>> start Input

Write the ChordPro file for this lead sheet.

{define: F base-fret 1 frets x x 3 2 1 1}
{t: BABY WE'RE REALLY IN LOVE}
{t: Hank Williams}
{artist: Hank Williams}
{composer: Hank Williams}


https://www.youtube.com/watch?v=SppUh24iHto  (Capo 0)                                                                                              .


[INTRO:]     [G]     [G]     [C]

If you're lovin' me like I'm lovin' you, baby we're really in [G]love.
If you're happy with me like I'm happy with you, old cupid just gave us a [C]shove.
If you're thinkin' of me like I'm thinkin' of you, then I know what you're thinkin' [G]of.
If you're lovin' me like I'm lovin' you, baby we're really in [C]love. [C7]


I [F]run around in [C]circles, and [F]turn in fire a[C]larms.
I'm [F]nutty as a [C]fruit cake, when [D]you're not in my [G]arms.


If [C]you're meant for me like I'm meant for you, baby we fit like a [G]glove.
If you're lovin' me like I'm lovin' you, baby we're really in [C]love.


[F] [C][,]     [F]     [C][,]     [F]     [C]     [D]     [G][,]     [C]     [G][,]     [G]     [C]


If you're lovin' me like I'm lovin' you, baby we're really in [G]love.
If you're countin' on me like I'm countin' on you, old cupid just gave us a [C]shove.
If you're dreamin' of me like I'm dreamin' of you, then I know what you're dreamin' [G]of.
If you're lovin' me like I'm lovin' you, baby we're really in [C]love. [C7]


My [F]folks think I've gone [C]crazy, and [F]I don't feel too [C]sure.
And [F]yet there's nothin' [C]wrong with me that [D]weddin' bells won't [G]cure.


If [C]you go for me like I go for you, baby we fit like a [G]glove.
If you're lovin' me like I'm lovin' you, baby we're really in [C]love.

>> end Input

Given request:
Write out the items again, swapping "cupid" for "Cupid" everywhere it occurs and leaving every other character as it is.

Written answer:
Write the ChordPro file for this lead sheet.

{define: F base-fret 1 frets x x 3 2 1 1}
{t: BABY WE'RE REALLY IN LOVE}
{t: Hank Williams}
{artist: Hank Williams}
{composer: Hank Williams}


https://www.youtube.com/watch?v=SppUh24iHto  (Capo 0)                                                                                              .


[INTRO:]     [G]     [G]     [C]

If you're lovin' me like I'm lovin' you, baby we're really in [G]love.
If you're happy with me like I'm happy with you, old Cupid just gave us a [C]shove.
If you're thinkin' of me like I'm thinkin' of you, then I know what you're thinkin' [G]of.
If you're lovin' me like I'm lovin' you, baby we're really in [C]love. [C7]


I [F]run around in [C]circles, and [F]turn in fire a[C]larms.
I'm [F]nutty as a [C]fruit cake, when [D]you're not in my [G]arms.


If [C]you're meant for me like I'm meant for you, baby we fit like a [G]glove.
If you're lovin' me like I'm lovin' you, baby we're really in [C]love.


[F] [C][,]     [F]     [C][,]     [F]     [C]     [D]     [G][,]     [C]     [G][,]     [G]     [C]


If you're lovin' me like I'm lovin' you, baby we're really in [G]love.
If you're countin' on me like I'm countin' on you, old Cupid just gave us a [C]shove.
If you're dreamin' of me like I'm dreamin' of you, then I know what you're dreamin' [G]of.
If you're lovin' me like I'm lovin' you, baby we're really in [C]love. [C7]


My [F]folks think I've gone [C]crazy, and [F]I don't feel too [C]sure.
And [F]yet there's nothin' [C]wrong with me that [D]weddin' bells won't [G]cure.


If [C]you go for me like I go for you, baby we fit like a [G]glove.
If you're lovin' me like I'm lovin' you, baby we're really in [C]love.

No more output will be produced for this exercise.